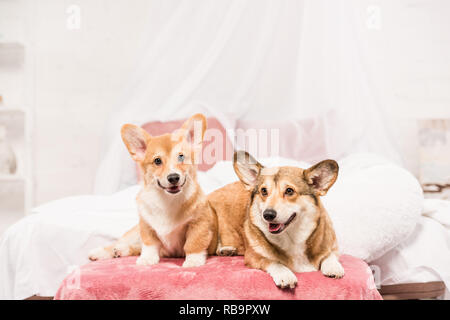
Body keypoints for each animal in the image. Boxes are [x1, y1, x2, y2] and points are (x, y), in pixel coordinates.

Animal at [88, 114, 218, 268]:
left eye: (181, 157)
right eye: (157, 161)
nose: (173, 177)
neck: (168, 201)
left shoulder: (198, 223)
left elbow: (194, 243)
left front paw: (193, 260)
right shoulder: (146, 226)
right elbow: (149, 245)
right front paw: (147, 259)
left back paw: (119, 251)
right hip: (133, 233)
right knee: (122, 242)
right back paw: (102, 251)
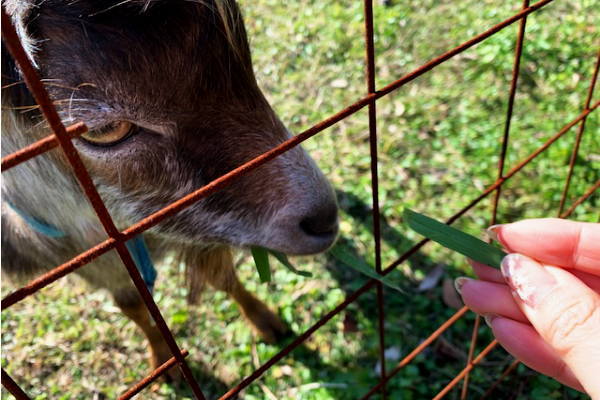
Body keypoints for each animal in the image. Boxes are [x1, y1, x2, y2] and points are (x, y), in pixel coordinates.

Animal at [1, 0, 338, 378]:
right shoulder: (96, 262)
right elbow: (133, 307)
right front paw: (163, 360)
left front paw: (265, 320)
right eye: (104, 130)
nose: (323, 217)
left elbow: (223, 277)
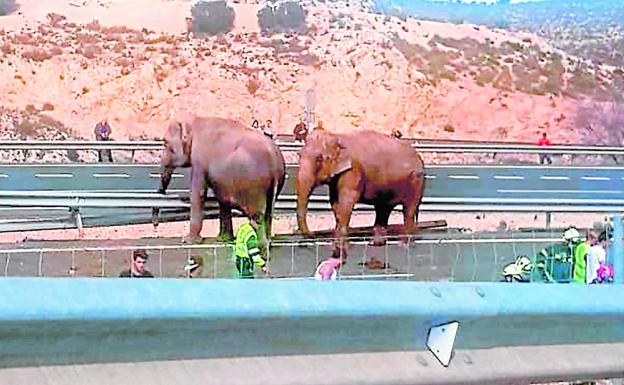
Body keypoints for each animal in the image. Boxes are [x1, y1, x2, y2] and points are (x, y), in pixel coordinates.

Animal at [296, 127, 424, 256]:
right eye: (299, 155)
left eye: (319, 159)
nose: (313, 234)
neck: (338, 137)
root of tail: (418, 156)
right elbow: (335, 203)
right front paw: (337, 247)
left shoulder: (353, 170)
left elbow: (347, 201)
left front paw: (340, 249)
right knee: (383, 209)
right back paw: (375, 243)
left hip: (415, 180)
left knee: (408, 210)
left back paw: (404, 245)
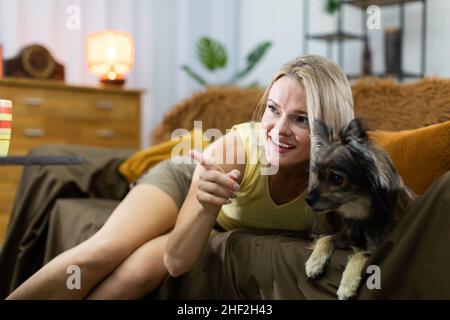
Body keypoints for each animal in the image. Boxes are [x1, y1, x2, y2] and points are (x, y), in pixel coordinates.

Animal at [304, 117, 416, 300]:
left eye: (336, 179)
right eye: (318, 176)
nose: (307, 199)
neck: (362, 211)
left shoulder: (378, 248)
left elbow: (358, 254)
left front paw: (347, 285)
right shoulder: (349, 235)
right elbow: (325, 238)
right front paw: (314, 263)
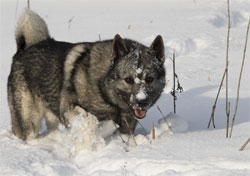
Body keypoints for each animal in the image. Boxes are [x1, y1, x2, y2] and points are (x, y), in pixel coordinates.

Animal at [7, 8, 166, 140]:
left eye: (149, 79)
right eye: (128, 80)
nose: (142, 101)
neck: (104, 88)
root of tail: (25, 48)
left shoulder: (126, 127)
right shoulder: (68, 109)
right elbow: (89, 120)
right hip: (29, 121)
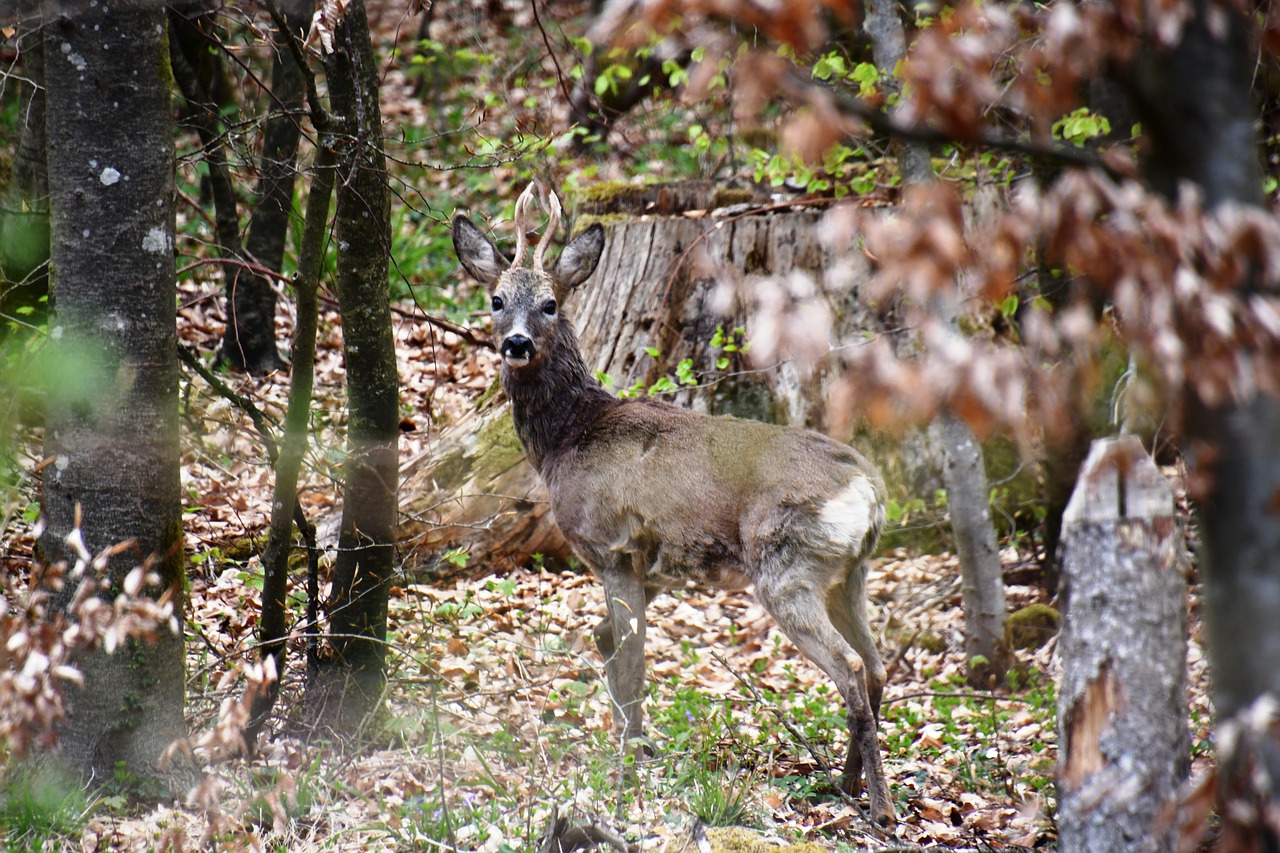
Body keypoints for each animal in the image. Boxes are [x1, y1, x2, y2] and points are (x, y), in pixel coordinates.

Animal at [455, 180, 896, 824]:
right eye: (495, 299)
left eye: (551, 304)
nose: (515, 343)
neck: (568, 437)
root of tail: (867, 486)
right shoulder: (652, 567)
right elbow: (607, 644)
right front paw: (634, 745)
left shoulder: (613, 547)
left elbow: (632, 662)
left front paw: (630, 763)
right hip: (849, 574)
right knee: (878, 665)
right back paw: (845, 784)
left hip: (787, 565)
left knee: (853, 667)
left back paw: (879, 808)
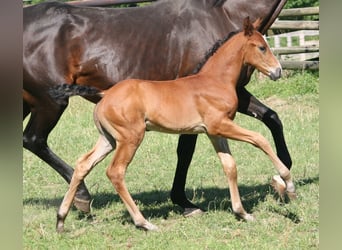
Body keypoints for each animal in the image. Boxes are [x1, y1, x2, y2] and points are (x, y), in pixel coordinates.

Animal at [22, 0, 290, 215]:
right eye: (262, 47)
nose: (278, 71)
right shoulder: (208, 113)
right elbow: (188, 150)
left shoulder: (227, 106)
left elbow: (271, 118)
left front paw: (283, 177)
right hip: (51, 103)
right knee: (34, 139)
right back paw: (83, 196)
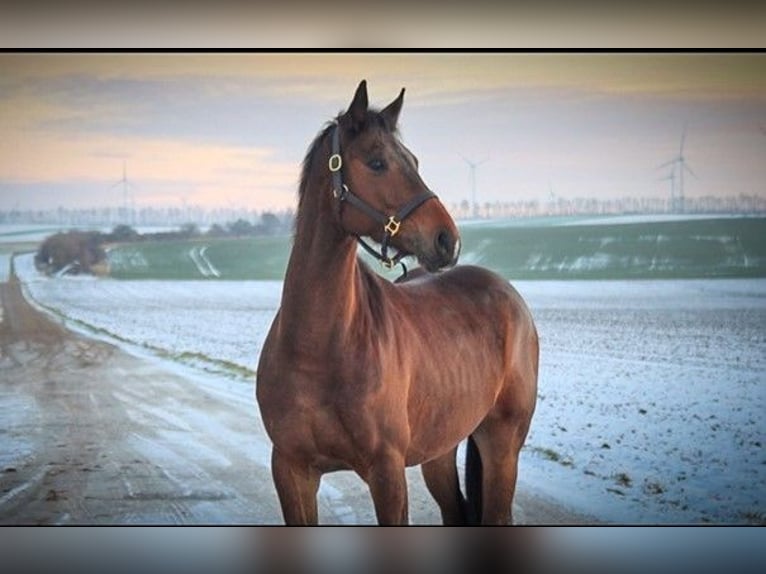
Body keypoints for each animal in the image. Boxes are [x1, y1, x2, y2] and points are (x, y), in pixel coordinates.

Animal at [258, 81, 540, 528]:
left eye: (414, 160)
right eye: (377, 162)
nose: (447, 239)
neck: (316, 348)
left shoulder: (387, 474)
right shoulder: (291, 469)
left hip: (502, 445)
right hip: (440, 450)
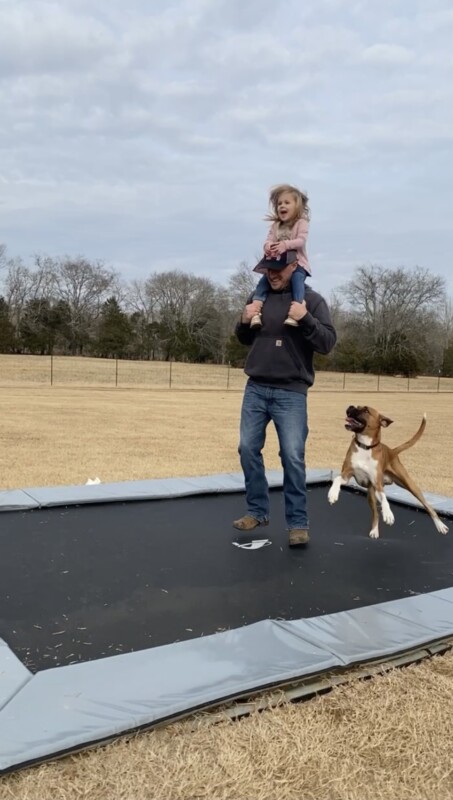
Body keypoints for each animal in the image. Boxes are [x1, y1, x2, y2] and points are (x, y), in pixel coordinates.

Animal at [328, 405, 449, 539]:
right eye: (356, 406)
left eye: (366, 410)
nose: (350, 406)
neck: (365, 447)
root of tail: (392, 451)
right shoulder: (347, 475)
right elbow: (337, 479)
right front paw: (333, 494)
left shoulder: (378, 484)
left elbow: (385, 499)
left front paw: (388, 514)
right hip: (371, 494)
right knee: (375, 513)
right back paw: (375, 530)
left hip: (409, 485)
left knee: (428, 506)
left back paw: (440, 525)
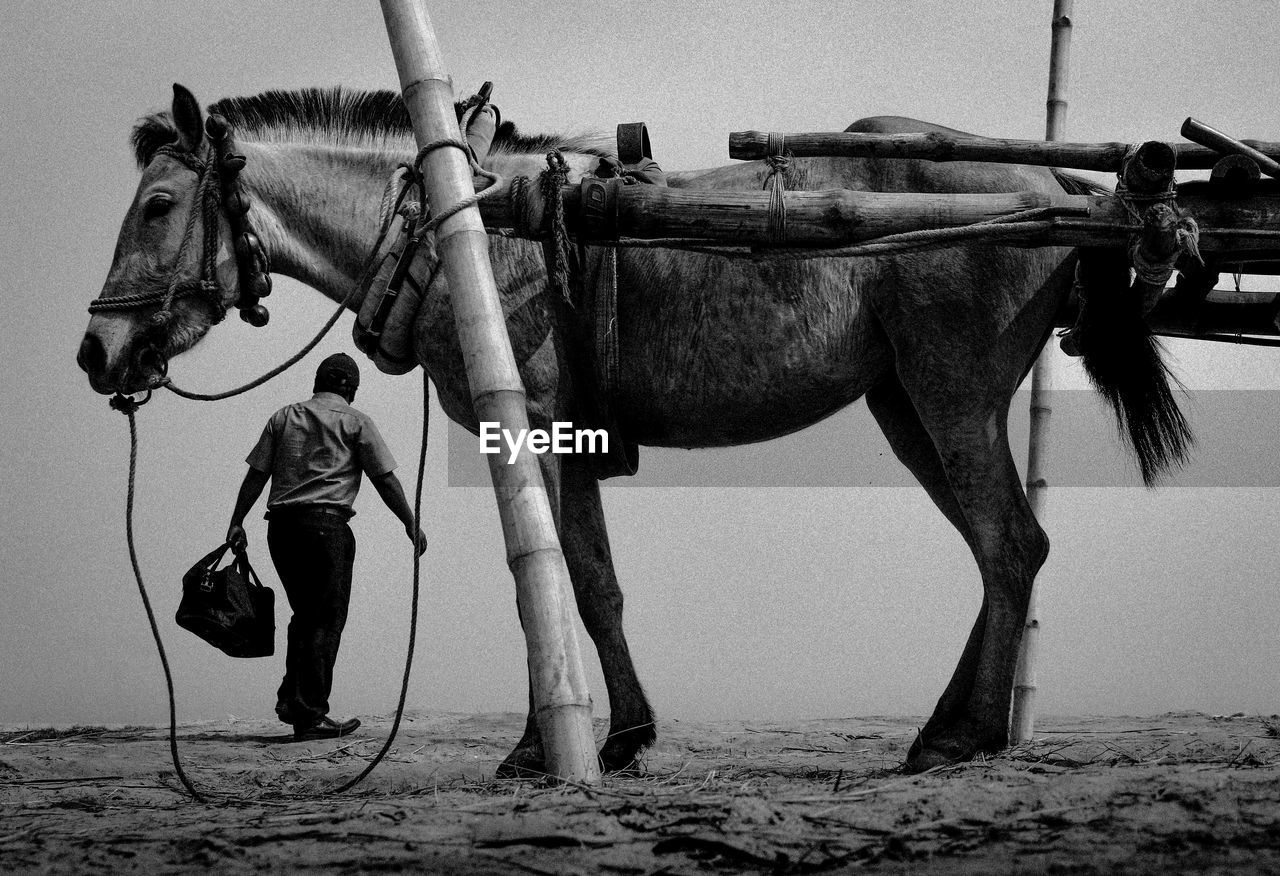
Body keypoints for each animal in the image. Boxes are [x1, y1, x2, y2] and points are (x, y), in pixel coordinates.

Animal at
- - -
-- WHAT TO WORK ON --
For every line of the material above that contains the word "root", show the line.

-- YOUR SOLUTION --
root of tail: (418, 156)
root of tail: (25, 48)
root of tail: (867, 486)
root of tail: (392, 451)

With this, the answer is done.